Fernando Pessoa

Nunca supus que isto que chamam morte
 
NUNCA SUPUS que isto que chamam morte
Tivesse qualquer espécie de sentido...
Cada um de nós, aqui aparecido, 
Onde manda a lei certa e falsa sorte,

Tem só uma demora de passagem
Entre um comboio e outro , entroncamento
Chamado o mundo, ou a vida, ou o momento;
Mas, seja como for, segue a viagem.

Passei, embora num comboio expresso
Seguisses, e adiante do em que vou;
No términus de tudo, ao fim lá estou
Nessa ida que afinal é um regresso.

Porque na enorme gare onde Deus manda
Grandes acolhimentos se darão
Para cada prolixo coração
Que com seu próprio ser vive em demanda.

Hoje, falho de ti, sou dois a sós.
Há almas pares, as que conheceram
Onde os seres são almas.

Como éramos só um, falando!
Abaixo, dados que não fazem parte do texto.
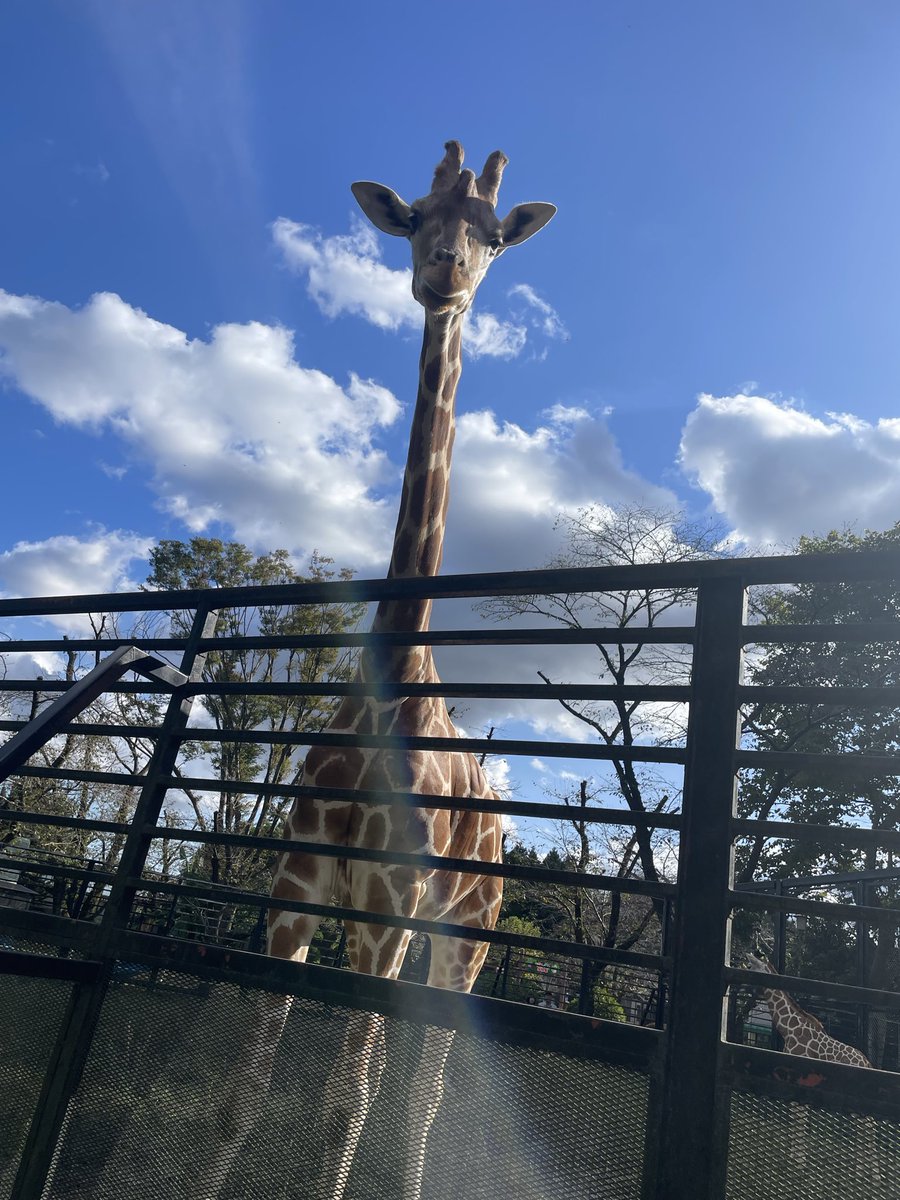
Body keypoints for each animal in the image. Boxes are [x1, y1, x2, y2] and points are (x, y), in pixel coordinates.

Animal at [193, 142, 555, 1200]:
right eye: (416, 218)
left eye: (491, 235)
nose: (444, 275)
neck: (393, 664)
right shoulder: (297, 890)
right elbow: (242, 1094)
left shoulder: (387, 910)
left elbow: (343, 1103)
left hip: (465, 935)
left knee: (423, 1085)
Nós
Éramos como um diálogo numa alma.
Não sei se dormes [...] calma,
Sei que, falho de ti, estou um a sós.

É como se esperasse eternamente
A tua  vinda certa e combinada 
Aí embaixo, no Café Arcada -
Quase no extremo deste continente.

Aí onde escreveste aqueles versos
Do trapézio, doriu-nos [...]
Aquilo tudo que dizes no Orpheu.

Ah, meu maior amigo, nunca mais
Na paisagem sepulta desta vida
Encontrarei uma alma tão querida
Às coisas que em meu ser são as reais.
[...]
Não mais, não mais, e desde que saíste
Desta prisão fechada que é o mundo,
Meu coração é inerte e infecundo
E o que sou é um sonho que está triste.

Porque há em nós, por mais que consigamos
Ser nós mesmos a sós sem nostalgia,
Um desejo de termos companhia -
O amigo como esse que a falar amamos.